## Prompt:
Please print the entries below exactly, from the line with "for Sogn og" through the line with "The textile ‘Red", including both of those lines and leaving out all others.

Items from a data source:
■ ■ ■ ■

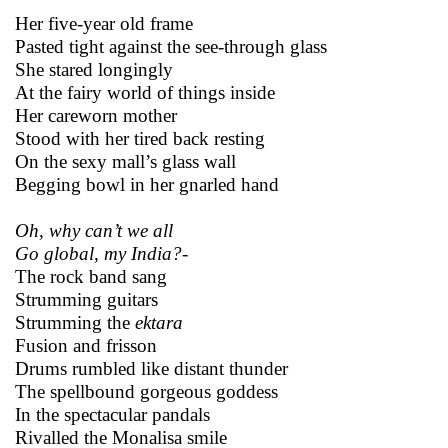
Her five-year old frame
Pasted tight against the see-through glass
She stared longingly
At the fairy world of things inside
Her careworn mother
Stood with her tired back resting
On the sexy mall’s glass wall
Begging bowl in her gnarled hand
Oh, why can’t we all
Go global, my India?-
The rock band sang
Strumming guitars
Strumming the
ektara
Fusion and frisson
Drums rumbled like distant thunder
The spellbound gorgeous goddess
In the spectacular pandals
Rivalled the Monalisa smile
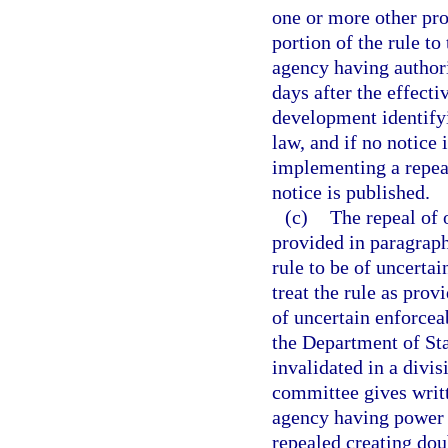
one or more other prov
portion of the rule to
agency having authori
days after the effecti
development identifyi
law, and if no notice 
implementing a repeal
notice is published.
(c)
The repeal of 
provided in paragraph 
rule to be of uncertai
treat the rule as prov
of uncertain enforceab
the Department of Stat
invalidated in a divi
committee gives writt
agency having power t
repealed creating doub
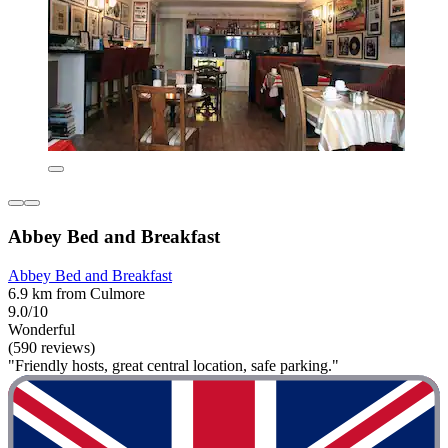
Abbey Bed and Breakfast
Abbey Bed and Breakfast
6.9 km from Culmore
9.0/10
Wonderful
(590 reviews)
"Friendly hosts, great central location, safe parking."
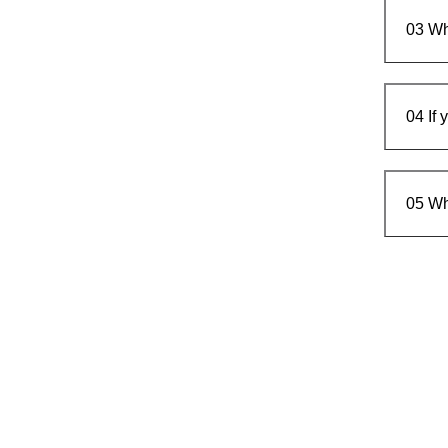
03
Wh
04
If
05
Wh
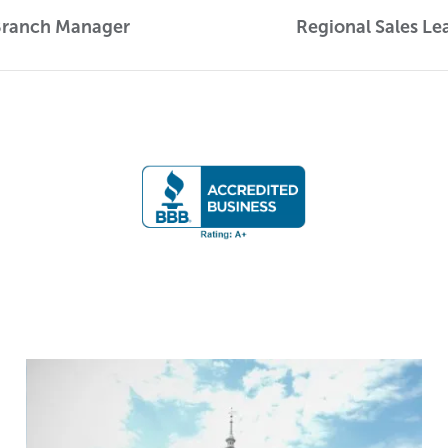
Branch Manager
Regional Sales Le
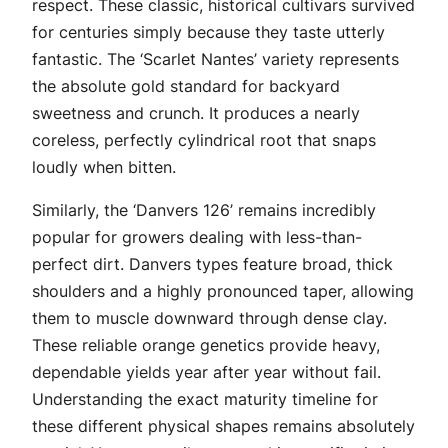
respect. These classic, historical cultivars survived
for centuries simply because they taste utterly
fantastic. The ‘Scarlet Nantes’ variety represents
the absolute gold standard for backyard
sweetness and crunch. It produces a nearly
coreless, perfectly cylindrical root that snaps
loudly when bitten.
Similarly, the ‘Danvers 126’ remains incredibly
popular for growers dealing with less-than-
perfect dirt. Danvers types feature broad, thick
shoulders and a highly pronounced taper, allowing
them to muscle downward through dense clay.
These reliable orange genetics provide heavy,
dependable yields year after year without fail.
Understanding the exact maturity timeline for
these different physical shapes remains absolutely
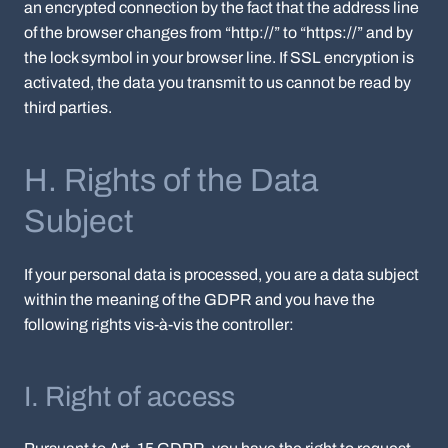
an encrypted connection by the fact that the address line
of the browser changes from “http://” to “https://” and by
the lock symbol in your browser line. If SSL encryption is
activated, the data you transmit to us cannot be read by
third parties.
H. Rights of the Data
Subject
If your personal data is processed, you are a data subject
within the meaning of the GDPR and you have the
following rights vis-à-vis the controller:
I. Right of access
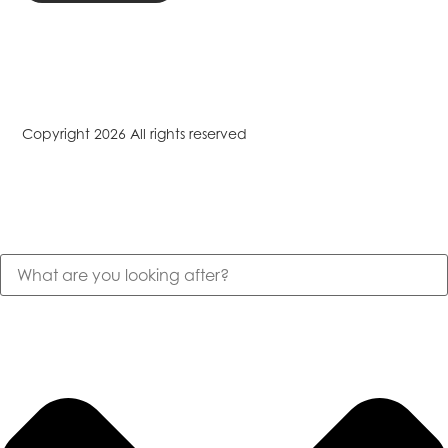
Copyright 2026 All rights reserved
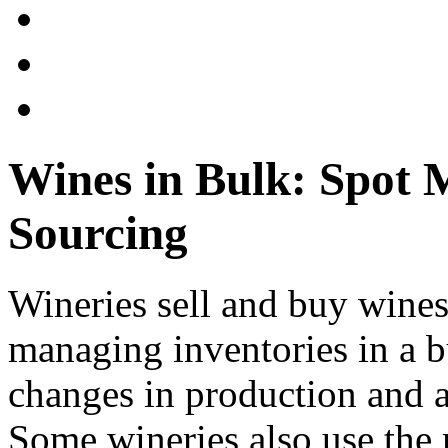
Wines in Bulk: Spot 
Sourcing
Wineries sell and buy wines 
managing inventories in a b
changes in production and 
Some wineries also use the 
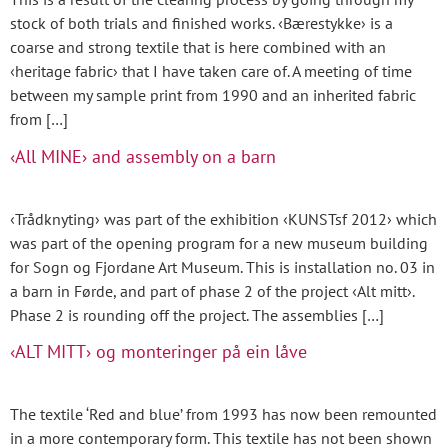
stock of both trials and finished works. ‹Bærestykke› is a
coarse and strong textile that is here combined with an
‹heritage fabric› that I have taken care of. A meeting of time
between my sample print from 1990 and an inherited fabric
from […]
‹All MINE› and assembly on a barn
‹Trådknyting› was part of the exhibition ‹KUNSTsf 2012› which
was part of the opening program for a new museum building
for Sogn og Fjordane Art Museum. This is installation no. 03 in
a barn in Førde, and part of phase 2 of the project ‹Alt mitt›.
Phase 2 is rounding off the project. The assemblies […]
‹ALT MITT› og monteringer på ein låve
The textile ‘Red and blue’ from 1993 has now been remounted
in a more contemporary form. This textile has not been shown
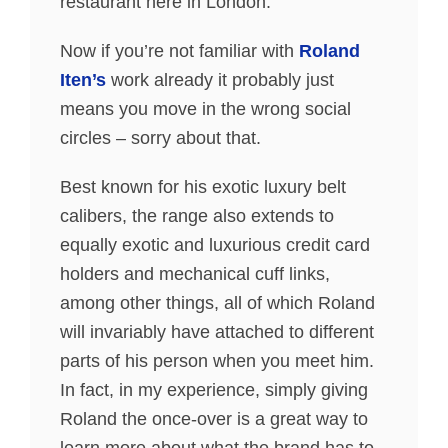
restaurant here in London.
Now if you’re not familiar with
Roland
Iten’s
work already it probably just
means you move in the wrong social
circles – sorry about that.
Best known for his exotic luxury belt
calibers, the range also extends to
equally exotic and luxurious credit card
holders and mechanical cuff links,
among other things, all of which Roland
will invariably have attached to different
parts of his person when you meet him.
In fact, in my experience, simply giving
Roland the once-over is a great way to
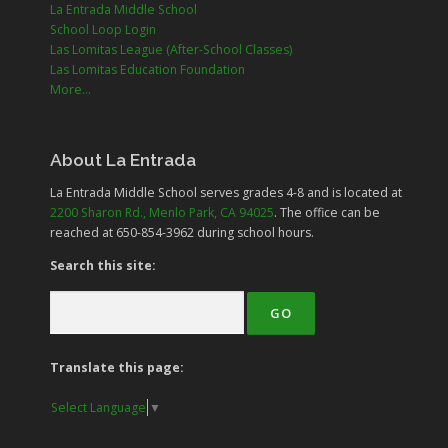
La Entrada Middle School
School Loop Login
Las Lomitas League (After-School Classes)
Las Lomitas Education Foundation
More...
About La Entrada
La Entrada Middle School serves grades
4-8
and is located at
2200 Sharon Rd., Menlo Park, CA 94025
. The office can be
reached at 650-854-3962 during school hours.
Search this site:
Translate this page:
Select Language
▼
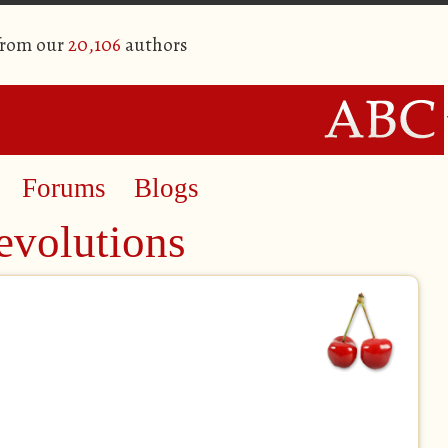
from our
20,106
authors
Forums
Blogs
evolutions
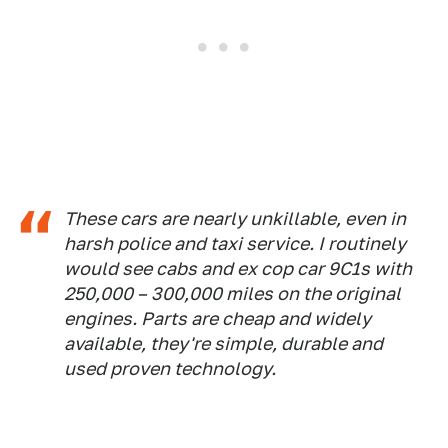
These cars are nearly unkillable, even in
harsh police and taxi service. I routinely
would see cabs and ex cop car 9C1s with
250,000 – 300,000 miles on the original
engines. Parts are cheap and widely
available, they're simple, durable and
used proven technology.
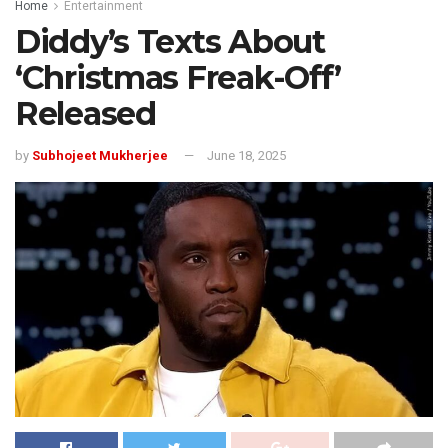
Home
Entertainment
Diddy’s Texts About
‘Christmas Freak-Off’
Released
by
Subhojeet Mukherjee
June 18, 2025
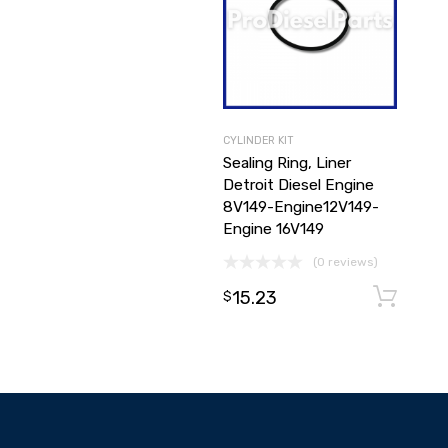
CYLINDER KIT
Sealing Ring, Liner
Detroit Diesel Engine
8V149-Engine12V149-
Engine 16V149
(0 reviews)
15.23
$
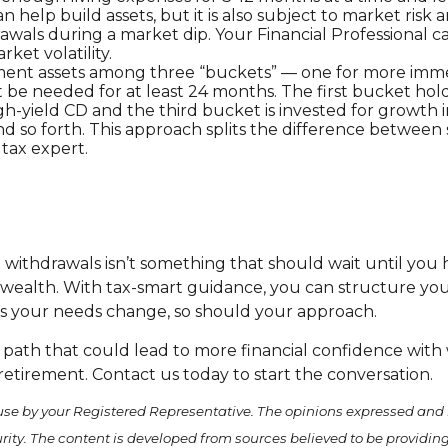
n help build assets, but it is also subject to market ris
awals during a market dip. Your Financial Professional 
et volatility.
irement assets among three “buckets” — one for more im
 be needed for at least 24 months. The first bucket holds
h-yield CD and the third bucket is invested for growth i
and so forth. This approach splits the difference betwe
 tax expert.
withdrawals isn’t something that should wait until you h
 wealth. With tax-smart guidance, you can structure your
s your needs change, so should your approach.
 path that could lead to more financial confidence with
retirement. Contact us today to start the conversation.
use by your Registered Representative. The opinions expressed and 
curity. The content is developed from sources believed to be providi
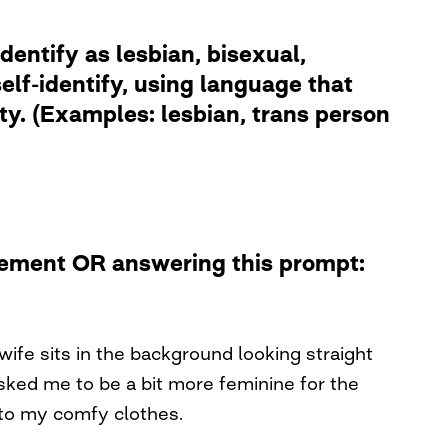
dentify as lesbian, bisexual,
lf-identify, using language that
ity. (Examples: lesbian, trans person
atement OR answering this prompt:
wife sits in the background looking straight
 asked me to be a bit more feminine for the
nto my comfy clothes.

■ ■ ■ ■

## Solution to the exercise:
for Sogn og Fjordane Art Museum. This is installation no. 03 in
a barn in Førde, and part of phase 2 of the project ‹Alt mitt›.
Phase 2 is rounding off the project. The assemblies […]
‹ALT MITT› og monteringer på ein låve
The textile ‘Red and blue’ from 1993 has now been remounted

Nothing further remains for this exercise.